Extracted records
_ _ _ _ _

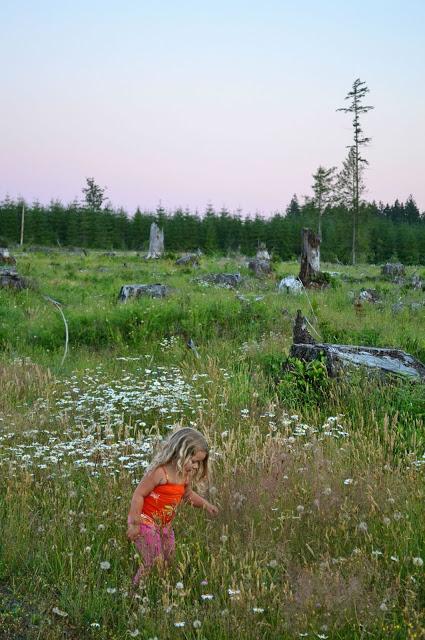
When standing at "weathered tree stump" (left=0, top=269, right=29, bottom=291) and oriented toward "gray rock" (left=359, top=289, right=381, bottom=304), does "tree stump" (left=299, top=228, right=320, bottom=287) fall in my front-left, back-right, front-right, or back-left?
front-left

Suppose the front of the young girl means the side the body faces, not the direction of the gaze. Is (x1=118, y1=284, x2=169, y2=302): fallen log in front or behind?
behind

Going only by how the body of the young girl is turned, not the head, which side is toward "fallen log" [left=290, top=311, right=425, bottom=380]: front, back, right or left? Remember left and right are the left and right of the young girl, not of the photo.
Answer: left

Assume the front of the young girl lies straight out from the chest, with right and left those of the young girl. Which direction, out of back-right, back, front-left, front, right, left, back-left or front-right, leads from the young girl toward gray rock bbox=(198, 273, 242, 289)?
back-left

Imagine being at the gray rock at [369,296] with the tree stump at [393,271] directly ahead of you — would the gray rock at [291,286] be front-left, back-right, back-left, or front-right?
front-left

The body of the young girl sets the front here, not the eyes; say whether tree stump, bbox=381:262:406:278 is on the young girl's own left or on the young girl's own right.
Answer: on the young girl's own left

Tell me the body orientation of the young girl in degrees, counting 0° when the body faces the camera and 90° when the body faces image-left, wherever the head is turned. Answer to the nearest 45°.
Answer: approximately 315°

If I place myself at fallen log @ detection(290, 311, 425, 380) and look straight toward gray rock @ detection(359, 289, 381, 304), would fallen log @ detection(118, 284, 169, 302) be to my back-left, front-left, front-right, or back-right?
front-left
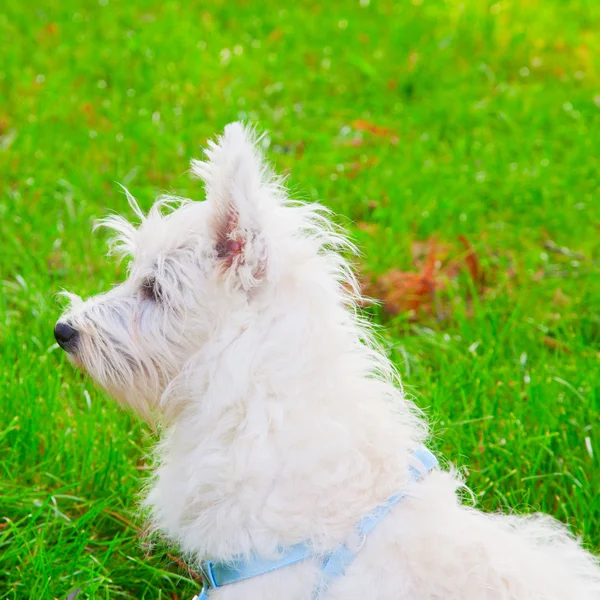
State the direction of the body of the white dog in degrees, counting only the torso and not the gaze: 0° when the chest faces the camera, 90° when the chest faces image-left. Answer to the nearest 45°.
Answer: approximately 90°
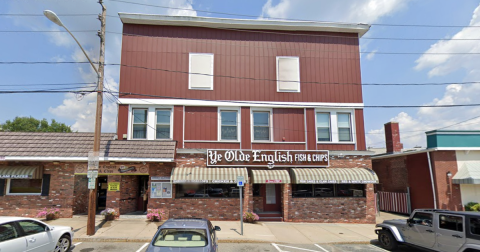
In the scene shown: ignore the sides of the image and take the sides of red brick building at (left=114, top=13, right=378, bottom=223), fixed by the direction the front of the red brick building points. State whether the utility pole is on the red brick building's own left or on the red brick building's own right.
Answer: on the red brick building's own right

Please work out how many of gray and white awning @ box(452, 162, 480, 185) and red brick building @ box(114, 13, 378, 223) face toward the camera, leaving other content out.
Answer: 2

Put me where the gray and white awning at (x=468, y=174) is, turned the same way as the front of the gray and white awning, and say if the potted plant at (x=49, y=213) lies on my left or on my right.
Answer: on my right

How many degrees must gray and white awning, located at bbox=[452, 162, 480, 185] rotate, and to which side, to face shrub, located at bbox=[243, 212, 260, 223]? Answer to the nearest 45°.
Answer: approximately 45° to its right

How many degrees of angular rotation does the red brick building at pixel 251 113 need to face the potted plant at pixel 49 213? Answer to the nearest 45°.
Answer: approximately 90° to its right

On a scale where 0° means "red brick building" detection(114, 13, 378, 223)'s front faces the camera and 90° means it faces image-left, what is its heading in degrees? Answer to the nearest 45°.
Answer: approximately 0°

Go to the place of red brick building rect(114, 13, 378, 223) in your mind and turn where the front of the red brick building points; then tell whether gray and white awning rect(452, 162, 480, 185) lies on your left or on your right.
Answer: on your left

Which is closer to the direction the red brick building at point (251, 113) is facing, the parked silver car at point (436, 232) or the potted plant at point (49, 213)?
the parked silver car

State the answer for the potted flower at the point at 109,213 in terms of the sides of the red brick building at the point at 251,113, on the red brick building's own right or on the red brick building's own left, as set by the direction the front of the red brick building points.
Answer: on the red brick building's own right

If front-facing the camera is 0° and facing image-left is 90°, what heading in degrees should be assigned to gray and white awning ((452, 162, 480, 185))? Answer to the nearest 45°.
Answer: approximately 0°
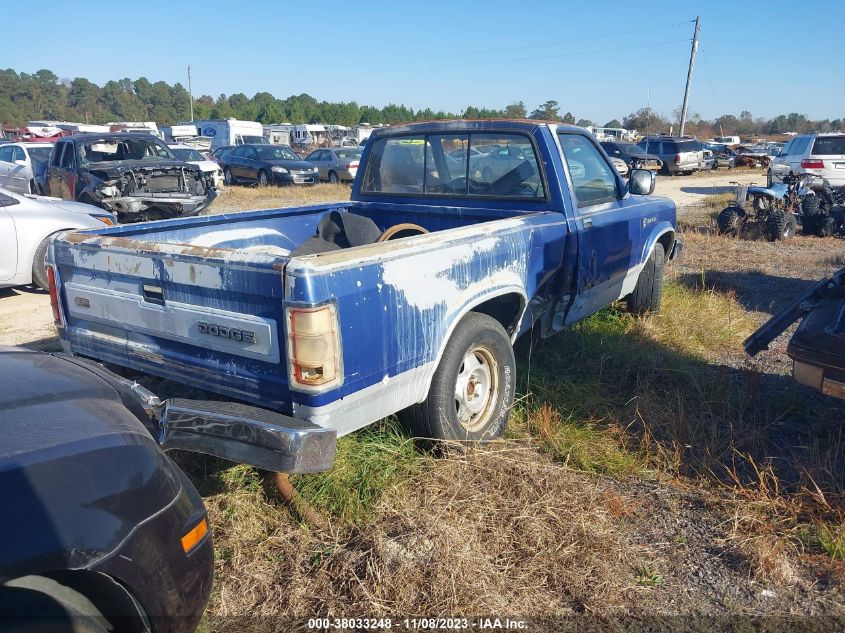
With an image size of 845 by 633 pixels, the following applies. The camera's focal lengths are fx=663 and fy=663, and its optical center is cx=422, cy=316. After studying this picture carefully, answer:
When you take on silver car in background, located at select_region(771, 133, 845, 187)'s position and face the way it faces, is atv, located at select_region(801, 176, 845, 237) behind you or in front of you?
behind

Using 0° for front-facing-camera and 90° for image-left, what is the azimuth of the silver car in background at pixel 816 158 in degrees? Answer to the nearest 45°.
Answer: approximately 135°

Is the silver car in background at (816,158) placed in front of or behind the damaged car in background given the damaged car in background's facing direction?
in front

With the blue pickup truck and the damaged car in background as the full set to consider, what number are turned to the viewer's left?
0

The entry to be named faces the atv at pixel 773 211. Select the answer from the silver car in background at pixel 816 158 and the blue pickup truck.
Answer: the blue pickup truck

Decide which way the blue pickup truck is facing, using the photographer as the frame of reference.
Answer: facing away from the viewer and to the right of the viewer

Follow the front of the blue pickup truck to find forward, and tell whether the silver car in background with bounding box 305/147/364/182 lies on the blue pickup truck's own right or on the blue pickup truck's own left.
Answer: on the blue pickup truck's own left

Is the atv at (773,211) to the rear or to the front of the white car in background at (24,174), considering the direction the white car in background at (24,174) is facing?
to the front

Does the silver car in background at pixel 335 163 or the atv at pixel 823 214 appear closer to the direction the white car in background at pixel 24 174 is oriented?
the atv

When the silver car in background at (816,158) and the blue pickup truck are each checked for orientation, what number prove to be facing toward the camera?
0

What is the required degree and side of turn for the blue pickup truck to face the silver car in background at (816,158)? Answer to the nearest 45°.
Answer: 0° — it already faces it

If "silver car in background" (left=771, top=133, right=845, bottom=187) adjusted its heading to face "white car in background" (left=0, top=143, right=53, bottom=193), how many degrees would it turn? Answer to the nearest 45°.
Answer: approximately 90° to its left

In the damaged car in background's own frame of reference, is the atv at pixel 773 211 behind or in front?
in front

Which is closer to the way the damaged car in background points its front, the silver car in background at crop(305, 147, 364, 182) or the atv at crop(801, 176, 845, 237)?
the atv

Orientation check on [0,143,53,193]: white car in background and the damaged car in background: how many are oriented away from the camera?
0
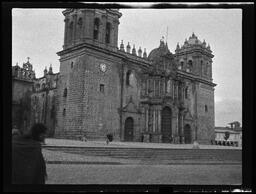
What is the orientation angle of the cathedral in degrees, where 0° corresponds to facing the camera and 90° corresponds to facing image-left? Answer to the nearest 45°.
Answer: approximately 315°

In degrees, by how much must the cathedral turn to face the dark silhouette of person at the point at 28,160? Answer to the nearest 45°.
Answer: approximately 45° to its right
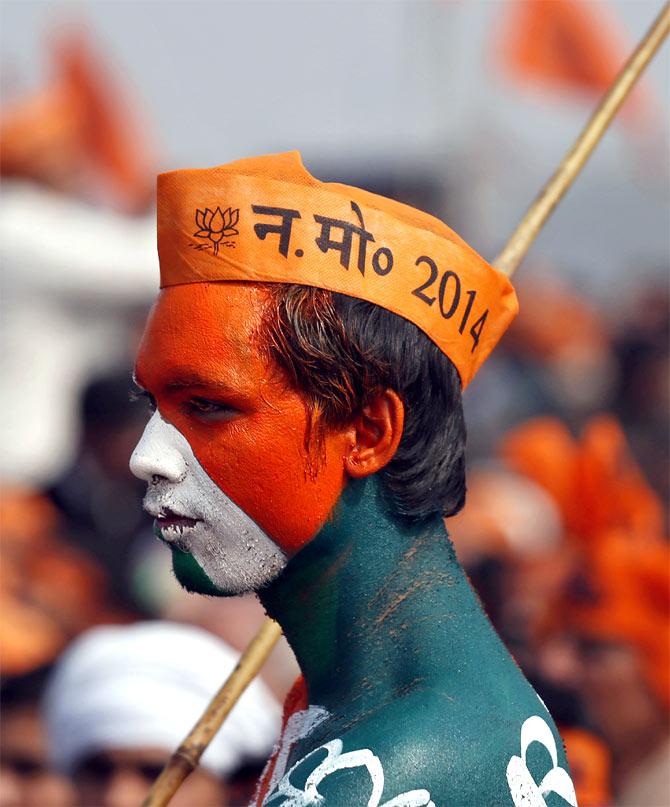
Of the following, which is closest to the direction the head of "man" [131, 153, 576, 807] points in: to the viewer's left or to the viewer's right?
to the viewer's left

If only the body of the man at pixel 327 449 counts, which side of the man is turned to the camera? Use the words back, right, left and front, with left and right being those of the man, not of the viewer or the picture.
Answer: left

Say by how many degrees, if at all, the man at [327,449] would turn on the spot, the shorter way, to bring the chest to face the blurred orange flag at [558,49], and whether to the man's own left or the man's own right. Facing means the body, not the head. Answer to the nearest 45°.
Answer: approximately 90° to the man's own right
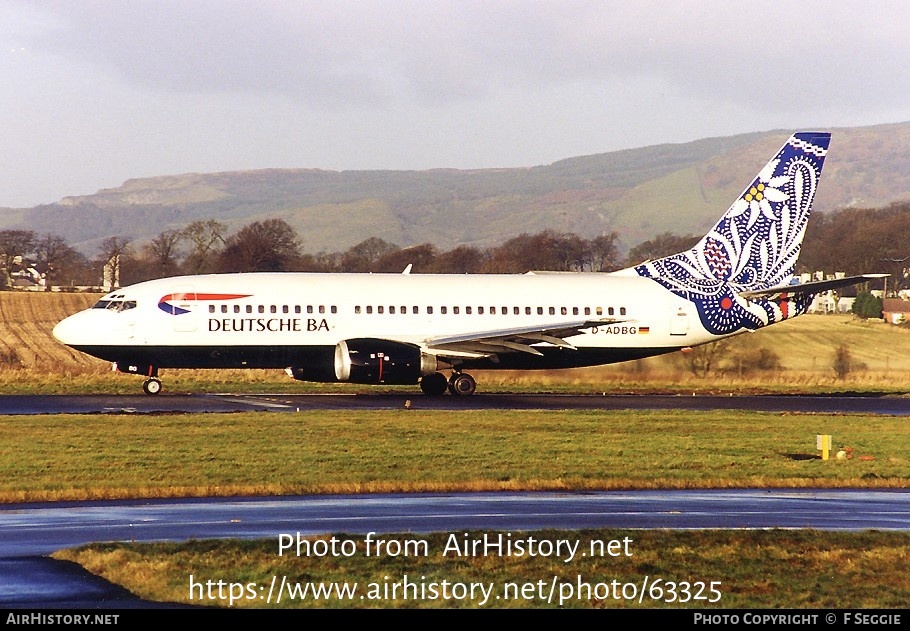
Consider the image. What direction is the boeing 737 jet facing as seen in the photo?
to the viewer's left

_ _ _ _ _

=== WHAT IS EXPECTED ===
Return the listing above word for word, omitting the pictures.

=== TASK RESPONSE ===
When standing at "weathered tree stump" (left=0, top=269, right=29, bottom=291) and oriented toward "gray rock" (left=359, top=289, right=381, bottom=304), does "tree stump" (left=299, top=228, right=320, bottom=287) fall in my front-left, back-right, front-right, or back-left?
front-left

Suppose the front of the young girl means the side the body faces, not the direction of the gaze. Is (x1=118, y1=284, x2=169, y2=302): fallen log in front or behind?
behind

Going only by how the body of the young girl is turned, not the head, which side is toward "fallen log" [left=290, top=311, right=425, bottom=380]: front, back, right or left? Remember left and right are the left and right of the young girl, not of the photo.
Answer: left

Assume the front of the young girl lies straight out from the chest, with right and left those of the young girl. Which direction, out of back-right, back, front-left, front, right, left, back-left or front-right, leads from the young girl toward gray rock bbox=(198, 273, 242, 289)?
back-left

Imagine being at the gray rock at [369,296] with the tree stump at [393,271] directly ahead of you — would the gray rock at [291,286] be front-left, back-right, back-left, or front-right?
front-left

The body of the young girl sets the front here, not the eyes; say whether tree stump, bbox=381:262:406:278 is on the young girl's own left or on the young girl's own right.
Answer: on the young girl's own left

Tell me the body orientation of the young girl in degrees, counting 0° when the body faces the camera and 90° when the body faces image-left, wherever the head is turned. Answer to the nearest 45°.
Answer: approximately 315°

If I place myself at fallen log @ detection(290, 311, 425, 380) and look straight toward gray rock @ detection(359, 289, 381, 304), would fallen log @ detection(118, 284, 169, 302) be to my back-left, front-left, front-right, or back-right?
front-left
State the direction of the body of the white dog in degrees, counting only the torso and not the gaze: 0° when the chest faces the camera, 90° when the chest faces image-left. Answer to the nearest 45°.
Answer: approximately 90°
In the scene shown: ignore the sides of the image and take the sides of red brick building at (left=114, top=13, right=378, bottom=223), fixed by the direction the front of the red brick building points. State whether the utility pole is on the red brick building's own left or on the red brick building's own right.
Answer: on the red brick building's own right

Please work out how many of gray and white awning @ box(452, 162, 480, 185) and red brick building @ box(114, 13, 378, 223) face toward the camera, leaving other content out.
Answer: 2

Put me where the gray and white awning at (x=468, y=174) is, turned the same way as the front of the gray and white awning, and say if the potted plant at (x=49, y=213) lies on my left or on my right.
Answer: on my right

How many degrees must gray and white awning, located at bbox=[452, 162, 480, 185] rotate, and to which side, to face shrub, located at bbox=[243, 212, 260, 223]? Answer to the nearest 45°.
Answer: approximately 45° to its right

How many degrees of angular rotation does the red brick building at pixel 251 113 need to face the potted plant at pixel 49 213? Answer to the nearest 45°.
Answer: approximately 90° to its right

On a scale where 0° means "red brick building" detection(114, 13, 378, 223)'s front faces the camera and 90° means it faces image-left, what is its heading in degrees? Answer to the nearest 45°.
Answer: approximately 0°

Go to the place of red brick building rect(114, 13, 378, 223) in your mind and turn where the front of the red brick building points; then tell whether gray and white awning rect(452, 162, 480, 185) lies on your left or on your right.
Answer: on your left

Which is closer to the direction the red brick building at point (251, 113) is facing, the parked silver car at point (436, 232) or the potted plant at point (49, 213)?
the parked silver car

State the answer for the potted flower at the point at 109,213 in terms of the sides of the red brick building at the point at 251,113, on the red brick building's own right or on the red brick building's own left, as set by the direction the front of the red brick building points.
Answer: on the red brick building's own right

If front-facing the camera is 0° and facing image-left is 90°, what heading in degrees should be assigned to gray and white awning ((452, 162, 480, 185))? Answer to the nearest 45°.
Answer: approximately 0°
With an image size of 845 by 633 pixels, the following applies. The camera's focal lengths are fx=663 and fy=663, and its optical center is cx=422, cy=316. After studying this picture carefully, answer:
When you take on silver car in background, located at select_region(771, 133, 845, 187)'s position and face the way it faces, is atv, located at select_region(801, 176, 845, 237) behind you or in front of you?
behind

Using 0° for front-facing-camera and 90° for image-left, what is the azimuth of the silver car in background at pixel 816 158 in degrees? Answer to the nearest 45°.
Answer: approximately 135°

Is the silver car in background at (816,158) placed in front of or behind the damaged car in background given the damaged car in background's facing direction?
in front

With the blue pickup truck and the damaged car in background as the full set to consider, what number are turned to the viewer's left?
0

The entry to be named faces the atv at pixel 773 211. Select the answer from the silver car in background at pixel 816 158 and the blue pickup truck.
Answer: the blue pickup truck

Decide which way the blue pickup truck is facing, using the photographer as the frame of reference.
Answer: facing away from the viewer and to the right of the viewer

Follow the front of the blue pickup truck to find forward, and tell whether the silver car in background with bounding box 305/147/364/182 lies on the blue pickup truck's own right or on the blue pickup truck's own left.
Answer: on the blue pickup truck's own left

Is the atv at (773,211) to the rear or to the front of the white car in background at (24,174), considering the direction the white car in background at (24,174) is facing?
to the front

Does the silver car in background at pixel 335 163 or the atv at pixel 823 214 appear closer to the direction the white car in background at pixel 24 174 is oriented?
the atv

When the silver car in background at (816,158) and the blue pickup truck are each checked for orientation, what number prove to be facing toward the camera?
0

What is the required degree and side of turn for the blue pickup truck to face the silver car in background at (816,158)? Answer to the nearest 45°.
Answer: 0° — it already faces it

If "silver car in background" (left=771, top=133, right=845, bottom=187) adjusted its heading to face "white car in background" (left=0, top=143, right=53, bottom=193), how many degrees would it turn? Answer to the nearest 45°.
Answer: approximately 90° to its left

In the damaged car in background's own frame of reference, is the atv at pixel 773 211 behind or in front?
in front

Which is closer to the way the damaged car in background points its front, the silver car in background at crop(305, 147, 364, 182) or the atv at crop(801, 176, 845, 237)?
the atv

Orientation check on [0,143,53,193]: white car in background and the damaged car in background: how many are oriented away from the camera?
0
What is the orientation angle of the cathedral in degrees, where 0° corresponds to facing the camera and 90° corresponds to facing image-left? Answer to the nearest 45°.
Answer: approximately 315°

In degrees, by how much must the cathedral turn to face the dark silhouette of person at the point at 28,160? Answer to the nearest 45°.
Answer: approximately 45° to its right
Of the following, which is closest to the direction the head of "man" [131, 153, 576, 807] points in: to the viewer's left or to the viewer's right?
to the viewer's left

If only the body of the man at pixel 327 449 counts, which side of the man is turned to the camera? Use the words back, right, left and front, with left and right being those of the man, not of the viewer or the picture.
Answer: left

Say by how many degrees, if at all, the man at [327,449] would turn on the spot, the shorter way, to bring the chest to face the blurred orange flag at [558,49], and whether to the man's own left or the man's own right. Facing means the body, not the head. Answer to the nearest 45°.
Answer: approximately 90° to the man's own right
Consider the image. What direction is the boeing 737 jet facing as seen in the photo?
to the viewer's left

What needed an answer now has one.